■ Tarea a realizar ■
Responda brevemente, a partir del texto, estas preguntas:
1. ¿Qué aparece en la imagen que acompaña al texto?
2. ¿Dónde se tomó la foto que cubre la pantalla del ordenador y quién aparece en ella?
3. ¿Qué trataría de salvar quien escribe si se viera obligado a abandonar el hogar con urgencia?

Un tanque de Israel en la Franja de Gaza.

Un tanque de Israel en la Franja de Gaza. / EFE

Cuando enciendo el ordenador, la imagen que cubre la pantalla es una foto tomada en los charcos de Punta del Hidalgo hace unos años. En ella aparece Luna (la westie), en pie sobre una de esas piedras irregulares que la marea deja al descubierto cuando se aleja a descansar. Observa, fijamente, el agua del charco más cercano, donde probablemente percibe una figura blanca que no sabe que es la suya. A lo lejos, unos surfistas disfrutan del mar mientras que ella, jalonada por los rayos del sol que se filtran en la fotografía, permanece inmóvil, como intentando descubrir el misterio de aquel desconocido elemento líquido que tampoco le es familiar.

Presiento que, en caso de verme obligada a abandonar el hogar con urgencia, trataría de salvar esos recuerdos de momentos fugaces que, a medida que pasa el tiempo, más valoramos: las fotografías. Aunque, en mi caso, en papel.

■ Contenido del listado ■
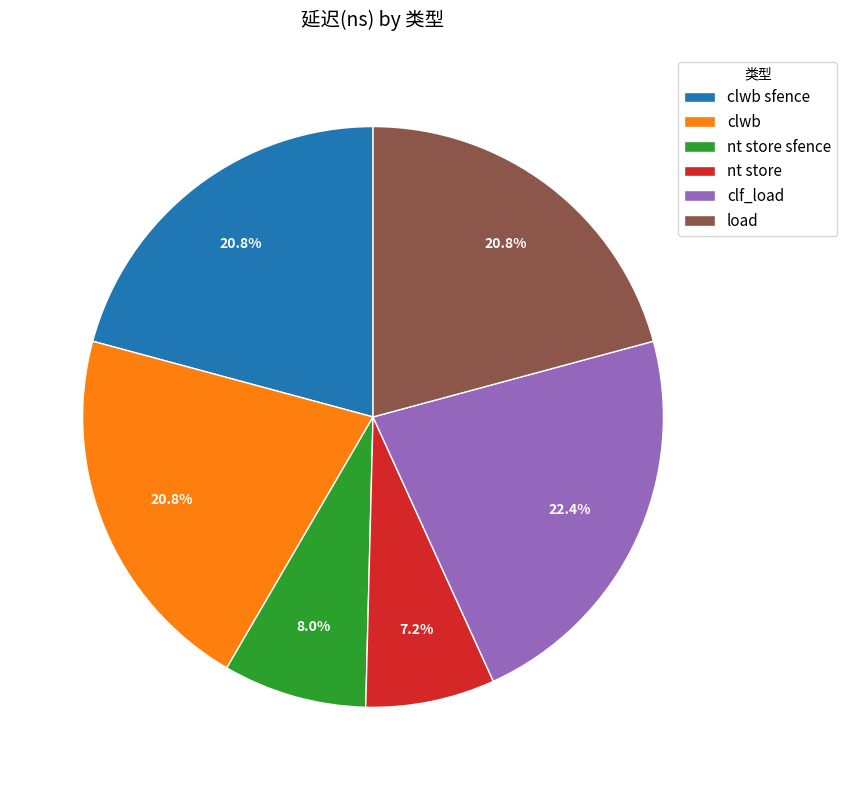

To the nearest percent, what is the difference between the largest and smallest slice percentages?

15%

■ Resultado obtenido ■
1. Un tanque de Israel en la Franja de Gaza.
2. En los charcos de Punta del Hidalgo; aparece Luna, la westie.
3. Las fotografías, en papel.